Young woman died from rare form of sepsis arising from sports injury

In a case documented by medics at the Emergency Department (ED) at University Hospital Limerick (UHL), the young woman presented at the ED with a two-day history of worsening right groin pain, progressive leg swelling and new-onset shortness of breath.
Young woman died from rare form of sepsis arising from sports injury

Gordon Deegan

A previously healthy 22-year-old woman died after contracting a rare form of sepsis arising from an infection that may have been caused by a minor scratch to the woman’s leg while playing sport.

In a case documented by medics at the Emergency Department (ED) at University Hospital Limerick (UHL), the young woman presented at the ED with a two-day history of worsening right groin pain, progressive leg swelling and new-onset shortness of breath.

In the paper entitled 'When Sepsis Kills: A Fatal Cascade of Invasive Group A Streptococcal Sepsis' in the new June edition of the Irish Medical Journal (IMJ), medics at UHL’s ED department state it was reported that the woman had recently recovered from an upper respiratory tract infection and “she also had a minor scratch to the affected leg sustained while playing sport”.

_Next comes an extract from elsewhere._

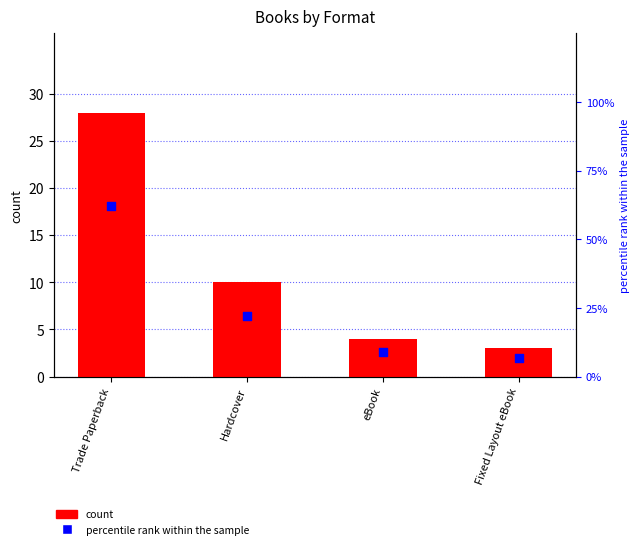

What is the total value across all series at eBook?

12.9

On arrival at the UHL ED, the young woman was triaged as Category 2 and transferred directly to the resuscitation area.

The medics that despite antibiotics, emergency surgery, and advanced life support, the patient died of multi-organ failure.

In the paper, Dr Nancy Brulinska of the ED at UHL, says that the case illustrates the rapid progression and diagnostic complexity of a rare and severe form of sepsis, Invasive Group A Streptococcal (iGAS).

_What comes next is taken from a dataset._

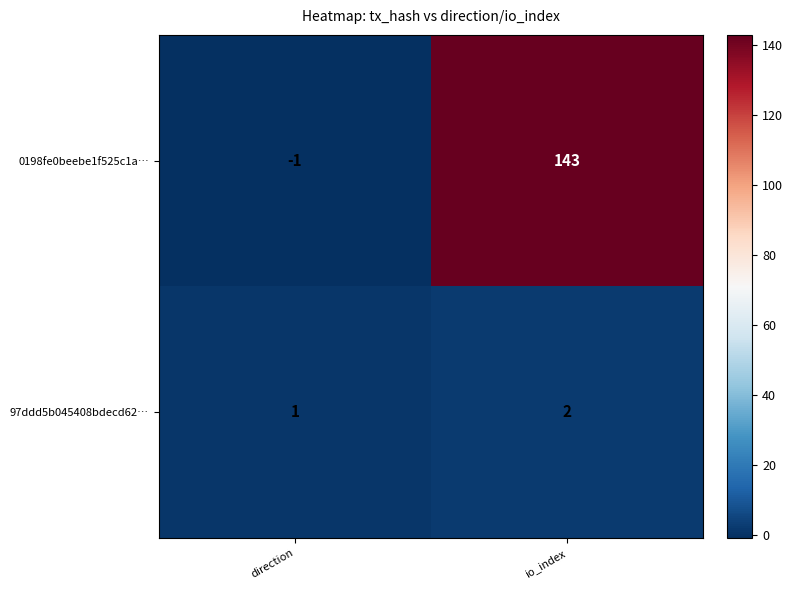

Reading left to right, extract all data points from this chart.

0198fe0beebe1f525c1a…: direction=-1	io_index=143
97ddd5b045408bdecd62…: direction=1	io_index=2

The medics stated that an iGAS infection can mimic a different condition, thromboembolic disease, and requires urgent recognition.

Brulinska stated that the case highlights the severe nature of iGAS infection in a previously healthy young adult following a minor trauma.

Brulinska states that the woman’s small leg abrasion combined with preceding pharyngitis - or sore throat - likely facilitated the onset of Streptococcus pyogenes.

Brulinska stated that the initial impression of deep-vein thrombosis reflects a well-recognised diagnostic pitfall in such a case.

The paper states that early diagnosis for iGAS "is challenging, as initial features may overlap with deep-vein thrombosis or cellulitis".

Discussing the treatment of the woman, medics report that after the woman was brought to the resuscitation area, on examination, her right lower limb was tense, markedly swollen, cool, and mottled.

Initial laboratory investigations demonstrated severe metabolic, inflammatory, and haematological derangement, and various tests carried out on the patient were consistent with septic shock complicated by acute kidney injury and hepatic failure - or acute liver failure.

The young woman was admitted to intensive care for refractory shock and a CT scan of the woman’s right leg demonstrated extensive soft-tissue swelling of the right thigh and calf with marked muscle enlargement.

The paper states that a deep-vein thrombosis was present but deemed insufficient to explain the severity of limb swelling or systemic deterioration.

Shortly after ICU admission, the patient suffered two episodes of cardiac arrest and the return of spontaneous circulation was achieved following advanced life support.

The woman remained dependent on mechanical ventilation, and the woman subsequently died from multiple organ failure.